Instructions for the task →
Select, from the data, each line where "dozing" occurs.

Stored items
——

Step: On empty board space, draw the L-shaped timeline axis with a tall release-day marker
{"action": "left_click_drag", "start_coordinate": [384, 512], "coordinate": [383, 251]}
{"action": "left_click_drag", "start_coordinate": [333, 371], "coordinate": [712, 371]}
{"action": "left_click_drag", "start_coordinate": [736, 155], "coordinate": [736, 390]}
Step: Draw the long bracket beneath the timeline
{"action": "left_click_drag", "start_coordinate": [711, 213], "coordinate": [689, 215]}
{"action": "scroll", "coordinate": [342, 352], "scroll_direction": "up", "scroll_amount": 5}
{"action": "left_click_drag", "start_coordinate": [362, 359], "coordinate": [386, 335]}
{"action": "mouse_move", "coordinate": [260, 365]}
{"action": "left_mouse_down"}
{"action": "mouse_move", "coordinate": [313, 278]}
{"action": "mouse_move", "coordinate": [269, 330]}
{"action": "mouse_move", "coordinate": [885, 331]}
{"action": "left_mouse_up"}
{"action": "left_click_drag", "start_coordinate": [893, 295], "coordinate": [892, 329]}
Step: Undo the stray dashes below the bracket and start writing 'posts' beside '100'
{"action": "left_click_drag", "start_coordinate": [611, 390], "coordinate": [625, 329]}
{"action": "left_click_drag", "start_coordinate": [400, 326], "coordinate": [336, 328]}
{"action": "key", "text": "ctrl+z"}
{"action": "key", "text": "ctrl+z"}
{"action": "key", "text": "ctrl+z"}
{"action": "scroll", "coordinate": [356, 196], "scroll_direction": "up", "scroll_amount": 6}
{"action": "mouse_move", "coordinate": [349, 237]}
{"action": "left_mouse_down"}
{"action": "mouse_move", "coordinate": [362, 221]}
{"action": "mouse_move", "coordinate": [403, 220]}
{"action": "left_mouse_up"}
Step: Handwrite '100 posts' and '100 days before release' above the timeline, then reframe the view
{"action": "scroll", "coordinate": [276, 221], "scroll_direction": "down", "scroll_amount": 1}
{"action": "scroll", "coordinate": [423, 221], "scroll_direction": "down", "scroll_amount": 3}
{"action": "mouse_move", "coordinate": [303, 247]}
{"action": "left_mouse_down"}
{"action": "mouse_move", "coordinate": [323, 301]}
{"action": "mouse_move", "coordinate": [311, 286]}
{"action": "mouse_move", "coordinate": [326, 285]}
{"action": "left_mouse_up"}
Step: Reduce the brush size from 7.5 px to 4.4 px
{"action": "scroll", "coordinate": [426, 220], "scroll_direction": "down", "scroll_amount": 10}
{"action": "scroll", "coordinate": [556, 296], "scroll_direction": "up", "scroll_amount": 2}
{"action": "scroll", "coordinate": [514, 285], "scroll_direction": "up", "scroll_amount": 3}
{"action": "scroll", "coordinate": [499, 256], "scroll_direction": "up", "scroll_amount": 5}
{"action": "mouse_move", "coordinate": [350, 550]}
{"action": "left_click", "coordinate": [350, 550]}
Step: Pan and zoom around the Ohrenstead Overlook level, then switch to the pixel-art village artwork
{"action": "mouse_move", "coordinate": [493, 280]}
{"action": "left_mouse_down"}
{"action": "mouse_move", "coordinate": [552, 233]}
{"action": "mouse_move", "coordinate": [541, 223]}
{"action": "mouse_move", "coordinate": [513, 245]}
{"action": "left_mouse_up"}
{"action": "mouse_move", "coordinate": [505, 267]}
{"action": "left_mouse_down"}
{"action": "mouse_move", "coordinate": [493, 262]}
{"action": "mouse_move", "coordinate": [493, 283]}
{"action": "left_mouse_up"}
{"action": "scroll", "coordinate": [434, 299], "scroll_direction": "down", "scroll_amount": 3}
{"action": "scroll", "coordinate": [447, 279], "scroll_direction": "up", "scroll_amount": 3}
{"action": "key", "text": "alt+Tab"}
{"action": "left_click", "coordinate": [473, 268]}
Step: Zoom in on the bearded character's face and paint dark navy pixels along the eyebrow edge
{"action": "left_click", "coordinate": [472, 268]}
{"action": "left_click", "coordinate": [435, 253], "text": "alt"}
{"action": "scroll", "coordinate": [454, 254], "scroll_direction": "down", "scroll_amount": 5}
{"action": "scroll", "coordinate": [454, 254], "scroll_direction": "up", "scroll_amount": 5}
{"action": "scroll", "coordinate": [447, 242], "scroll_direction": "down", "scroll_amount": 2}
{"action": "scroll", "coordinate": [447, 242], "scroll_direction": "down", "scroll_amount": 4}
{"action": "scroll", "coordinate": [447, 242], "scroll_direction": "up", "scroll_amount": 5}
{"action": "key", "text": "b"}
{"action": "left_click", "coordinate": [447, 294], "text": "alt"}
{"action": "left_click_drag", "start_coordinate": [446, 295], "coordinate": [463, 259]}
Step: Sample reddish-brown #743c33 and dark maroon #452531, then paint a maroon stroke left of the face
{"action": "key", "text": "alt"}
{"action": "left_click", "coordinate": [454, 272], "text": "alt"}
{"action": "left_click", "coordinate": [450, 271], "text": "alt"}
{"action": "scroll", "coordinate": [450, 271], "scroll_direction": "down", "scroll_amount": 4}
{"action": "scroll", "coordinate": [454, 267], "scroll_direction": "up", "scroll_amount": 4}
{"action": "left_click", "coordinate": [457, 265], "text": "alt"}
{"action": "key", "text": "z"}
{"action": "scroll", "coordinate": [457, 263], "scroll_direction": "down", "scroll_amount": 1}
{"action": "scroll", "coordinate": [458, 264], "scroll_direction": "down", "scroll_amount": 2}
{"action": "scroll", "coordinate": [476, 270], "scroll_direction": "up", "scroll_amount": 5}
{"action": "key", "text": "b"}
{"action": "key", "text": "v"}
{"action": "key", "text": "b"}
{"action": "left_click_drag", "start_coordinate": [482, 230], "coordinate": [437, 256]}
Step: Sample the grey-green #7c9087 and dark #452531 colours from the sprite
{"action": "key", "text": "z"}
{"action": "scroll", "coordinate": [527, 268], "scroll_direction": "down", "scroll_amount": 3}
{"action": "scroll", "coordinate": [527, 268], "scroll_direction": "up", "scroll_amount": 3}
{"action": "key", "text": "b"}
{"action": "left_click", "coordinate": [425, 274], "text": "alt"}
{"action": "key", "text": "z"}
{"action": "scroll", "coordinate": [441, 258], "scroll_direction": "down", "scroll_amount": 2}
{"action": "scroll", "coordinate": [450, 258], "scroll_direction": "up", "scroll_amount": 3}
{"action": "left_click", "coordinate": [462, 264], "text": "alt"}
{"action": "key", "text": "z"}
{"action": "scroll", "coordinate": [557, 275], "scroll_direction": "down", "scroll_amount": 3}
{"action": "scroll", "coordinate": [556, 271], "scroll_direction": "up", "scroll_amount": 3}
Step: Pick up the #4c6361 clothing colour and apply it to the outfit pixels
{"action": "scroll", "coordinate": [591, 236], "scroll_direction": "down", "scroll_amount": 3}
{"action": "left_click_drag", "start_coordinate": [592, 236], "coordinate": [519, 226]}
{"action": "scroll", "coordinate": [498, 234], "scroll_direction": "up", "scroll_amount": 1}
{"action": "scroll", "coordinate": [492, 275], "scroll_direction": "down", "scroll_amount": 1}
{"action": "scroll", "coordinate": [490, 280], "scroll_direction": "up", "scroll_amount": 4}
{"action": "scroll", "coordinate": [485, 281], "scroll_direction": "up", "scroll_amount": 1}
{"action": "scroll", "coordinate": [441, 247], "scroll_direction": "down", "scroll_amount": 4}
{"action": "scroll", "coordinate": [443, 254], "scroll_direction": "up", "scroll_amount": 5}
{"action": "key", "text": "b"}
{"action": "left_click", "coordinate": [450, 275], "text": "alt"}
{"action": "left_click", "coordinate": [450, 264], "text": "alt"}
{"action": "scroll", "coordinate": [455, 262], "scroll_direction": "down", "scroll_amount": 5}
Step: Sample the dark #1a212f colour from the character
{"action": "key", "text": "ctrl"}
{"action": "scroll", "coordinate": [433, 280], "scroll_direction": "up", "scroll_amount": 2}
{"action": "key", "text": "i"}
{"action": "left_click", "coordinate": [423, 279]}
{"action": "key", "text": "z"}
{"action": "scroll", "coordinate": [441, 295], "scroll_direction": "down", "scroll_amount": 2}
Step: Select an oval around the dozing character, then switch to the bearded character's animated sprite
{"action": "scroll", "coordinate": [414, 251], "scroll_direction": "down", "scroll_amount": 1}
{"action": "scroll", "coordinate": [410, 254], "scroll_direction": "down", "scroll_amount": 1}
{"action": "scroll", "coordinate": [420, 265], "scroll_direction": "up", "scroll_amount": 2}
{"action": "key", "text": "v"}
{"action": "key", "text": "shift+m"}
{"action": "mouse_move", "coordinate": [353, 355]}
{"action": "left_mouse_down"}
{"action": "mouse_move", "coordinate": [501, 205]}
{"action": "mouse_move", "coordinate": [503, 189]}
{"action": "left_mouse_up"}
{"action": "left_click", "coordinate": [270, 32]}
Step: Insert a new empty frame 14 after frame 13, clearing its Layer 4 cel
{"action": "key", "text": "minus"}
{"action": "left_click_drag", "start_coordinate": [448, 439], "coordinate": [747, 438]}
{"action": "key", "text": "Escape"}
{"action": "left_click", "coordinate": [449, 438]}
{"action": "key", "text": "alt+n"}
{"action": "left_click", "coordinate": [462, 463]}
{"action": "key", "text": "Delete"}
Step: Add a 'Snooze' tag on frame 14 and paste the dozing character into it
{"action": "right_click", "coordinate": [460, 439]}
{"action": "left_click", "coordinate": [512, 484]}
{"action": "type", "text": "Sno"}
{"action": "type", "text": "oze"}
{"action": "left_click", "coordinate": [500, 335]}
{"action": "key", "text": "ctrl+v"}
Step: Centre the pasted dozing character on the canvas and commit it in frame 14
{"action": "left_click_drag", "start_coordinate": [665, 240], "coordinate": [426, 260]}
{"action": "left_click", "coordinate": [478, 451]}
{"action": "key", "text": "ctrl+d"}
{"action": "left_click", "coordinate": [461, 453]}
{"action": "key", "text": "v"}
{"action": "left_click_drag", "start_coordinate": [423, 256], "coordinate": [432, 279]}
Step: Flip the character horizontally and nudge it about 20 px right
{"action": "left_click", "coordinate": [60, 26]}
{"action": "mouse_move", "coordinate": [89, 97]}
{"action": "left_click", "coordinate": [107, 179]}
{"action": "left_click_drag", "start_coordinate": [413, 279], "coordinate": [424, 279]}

——

Answer below →
Step: Select an oval around the dozing character, then switch to the bearded character's animated sprite
Step: Add a 'Snooze' tag on frame 14 and paste the dozing character into it
Step: Centre the pasted dozing character on the canvas and commit it in frame 14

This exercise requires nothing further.